In other states, major porn websites have chosen to block access to users rather than comply with these laws, citing risks to user privacy and safety.

Pornhub announced last summer it was blocking access to users in Mississippi and Virginia for that reason.

Aylo, the parent company of Pornhub, told the Herald-Leader it supports verifying user ages for years, but “any law to this effect must preserve user safety and privacy.”

“Unfortunately, the way many jurisdictions worldwide have chosen to implement age verification is ineffective, haphazard and dangerous,” Aylo said in a statement. “Any regulations that require hundreds of thousands of adult sites to collect significant amounts of highly sensitive personal information is putting user safety in jeopardy.”

Louisiana implemented a similar law in 2023. Since it took effect, Pornhub traffic has fallen by about 80% as it complied with the law, the Aylo statement said.

“These people did not stop looking for porn,” Aylo said. “They just migrated to darker corners of the internet that don’t ask users to verify age, that don’t follow the law, that don’t take user safety seriously and that often don’t even moderate content.

“In practice, the laws have just made the internet more dangerous for adults and children.”

Aylo argues the best way to verify user ages is on the device.

“The technology to accomplish this exists today,” the company wrote.

“What is required is the political and social will to make it happen.
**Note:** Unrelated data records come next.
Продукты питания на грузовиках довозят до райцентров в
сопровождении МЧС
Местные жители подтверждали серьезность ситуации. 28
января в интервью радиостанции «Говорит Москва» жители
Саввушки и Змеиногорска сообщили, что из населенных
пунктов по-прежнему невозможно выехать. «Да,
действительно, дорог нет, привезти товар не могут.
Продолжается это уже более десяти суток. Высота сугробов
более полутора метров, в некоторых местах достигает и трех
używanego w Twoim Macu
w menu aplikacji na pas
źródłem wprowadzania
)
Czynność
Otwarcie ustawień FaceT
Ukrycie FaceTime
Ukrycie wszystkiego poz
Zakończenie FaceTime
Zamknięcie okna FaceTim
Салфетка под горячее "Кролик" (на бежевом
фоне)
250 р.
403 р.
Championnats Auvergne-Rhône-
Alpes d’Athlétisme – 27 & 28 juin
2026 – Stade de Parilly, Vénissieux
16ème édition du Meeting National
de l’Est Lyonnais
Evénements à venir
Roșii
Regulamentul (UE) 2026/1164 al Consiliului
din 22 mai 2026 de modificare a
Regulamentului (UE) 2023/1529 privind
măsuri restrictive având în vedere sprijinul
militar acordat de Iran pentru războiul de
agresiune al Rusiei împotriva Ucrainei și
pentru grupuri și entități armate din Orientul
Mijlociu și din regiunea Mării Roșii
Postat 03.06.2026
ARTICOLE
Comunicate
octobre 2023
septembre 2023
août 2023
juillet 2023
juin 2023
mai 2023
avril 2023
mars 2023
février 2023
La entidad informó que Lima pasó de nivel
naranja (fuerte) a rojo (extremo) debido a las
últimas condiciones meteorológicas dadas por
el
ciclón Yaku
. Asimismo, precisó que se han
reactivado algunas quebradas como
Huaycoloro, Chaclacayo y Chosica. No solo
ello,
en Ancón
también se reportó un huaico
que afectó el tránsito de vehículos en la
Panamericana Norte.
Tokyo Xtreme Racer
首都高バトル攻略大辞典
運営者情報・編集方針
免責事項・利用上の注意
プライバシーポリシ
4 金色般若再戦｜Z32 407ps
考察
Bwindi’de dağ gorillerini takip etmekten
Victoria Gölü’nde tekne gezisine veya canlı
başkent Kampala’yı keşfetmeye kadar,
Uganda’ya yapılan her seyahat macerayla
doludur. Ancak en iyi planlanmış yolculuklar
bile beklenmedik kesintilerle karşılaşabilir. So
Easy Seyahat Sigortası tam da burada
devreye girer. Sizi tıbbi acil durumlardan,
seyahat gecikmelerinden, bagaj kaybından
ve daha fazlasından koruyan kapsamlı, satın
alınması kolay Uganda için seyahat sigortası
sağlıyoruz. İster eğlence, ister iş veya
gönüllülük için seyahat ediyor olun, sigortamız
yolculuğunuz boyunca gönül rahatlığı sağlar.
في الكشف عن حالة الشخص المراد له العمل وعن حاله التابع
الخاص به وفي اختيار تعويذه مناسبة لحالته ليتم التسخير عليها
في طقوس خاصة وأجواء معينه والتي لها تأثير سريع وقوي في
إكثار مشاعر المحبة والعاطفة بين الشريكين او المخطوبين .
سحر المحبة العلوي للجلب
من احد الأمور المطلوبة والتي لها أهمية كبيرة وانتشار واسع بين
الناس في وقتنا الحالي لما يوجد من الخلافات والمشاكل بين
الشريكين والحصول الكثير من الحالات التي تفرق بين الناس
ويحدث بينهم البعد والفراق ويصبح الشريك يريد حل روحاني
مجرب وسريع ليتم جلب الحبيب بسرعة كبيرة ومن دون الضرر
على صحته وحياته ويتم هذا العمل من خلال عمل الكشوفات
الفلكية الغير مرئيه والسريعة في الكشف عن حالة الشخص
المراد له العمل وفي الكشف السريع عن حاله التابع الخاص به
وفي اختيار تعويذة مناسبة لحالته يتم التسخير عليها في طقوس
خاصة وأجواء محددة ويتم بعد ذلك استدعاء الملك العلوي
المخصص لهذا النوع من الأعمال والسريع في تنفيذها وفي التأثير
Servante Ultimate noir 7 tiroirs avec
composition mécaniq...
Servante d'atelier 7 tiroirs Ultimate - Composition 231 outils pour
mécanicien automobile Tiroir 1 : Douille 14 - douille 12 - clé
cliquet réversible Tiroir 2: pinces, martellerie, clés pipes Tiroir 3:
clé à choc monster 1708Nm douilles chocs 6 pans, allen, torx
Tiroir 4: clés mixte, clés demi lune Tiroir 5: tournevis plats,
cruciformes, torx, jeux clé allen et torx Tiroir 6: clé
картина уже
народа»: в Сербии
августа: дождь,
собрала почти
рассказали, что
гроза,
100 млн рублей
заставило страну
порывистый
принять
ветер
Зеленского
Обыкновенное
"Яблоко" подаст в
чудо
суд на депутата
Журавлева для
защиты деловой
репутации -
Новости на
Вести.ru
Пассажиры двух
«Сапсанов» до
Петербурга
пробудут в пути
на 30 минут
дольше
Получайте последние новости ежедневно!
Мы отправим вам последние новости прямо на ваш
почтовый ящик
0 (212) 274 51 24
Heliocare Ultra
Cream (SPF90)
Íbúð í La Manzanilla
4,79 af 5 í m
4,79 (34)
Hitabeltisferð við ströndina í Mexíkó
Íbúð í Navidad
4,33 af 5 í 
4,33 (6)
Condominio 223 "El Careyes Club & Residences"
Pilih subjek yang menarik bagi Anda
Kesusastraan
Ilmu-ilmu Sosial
We are eager to be part of this solution and are happy to collaborate with government, civil society and tech partners to arrive at an effective device-based age verification solution.”

The Free Speech Coalition, the trade association for the adult industry, has previously told the Herald-Leader bills like this “effectively remove anonymity from the internet and expose millions of everyday citizens to the threat of hacking, identity theft and government surveillance.”

“There are more effective solutions that don’t require government censorship or put internet users at risk,” Mike Stabile, director of public affairs for the coalition, wrote in an email to the Herald-Leader.

What does the bill require?

Age verification as mandated by the bill is not as simple as the user checking a box to say they’re 18 or older.

Sites would need to collect proof of the user’s age through one of the approved list of documents outlined in the bill, including state or federal government-issued IDs, or “commercially reasonable method of identification that relies on public or private transactional data.”

The law will apply to websites that “create, host, or make available content that meets the definition of matter harmful to minors” if more than one-third of the material on the site is deemed harmful.

That “harmful” content includes matter “designed to appeal to, or pander to, the prurient interest.”

The U.S. Supreme Court has held content appealing to prurient interest is “material having a tendency to excite lustful thoughts,” and defined it as “a shameful or morbid interest in nudity, sex, or excretion.”

HB 278 lists a number of body parts and sex acts that it deems as harmful if found to be lacking in “serious literary, artistic, political, or scientific value for minors.”

The law will also allow parents of guardians of Kentucky minors who access this content to sue for $10,000 in damages for each violation, as well as attorneys’ fees and court costs.

Additionally, websites that retain users’ identifying information for more than 24 hours after verifying their ages are liable for damages of $1,000 per day, in addition to court costs and attorneys’ fees.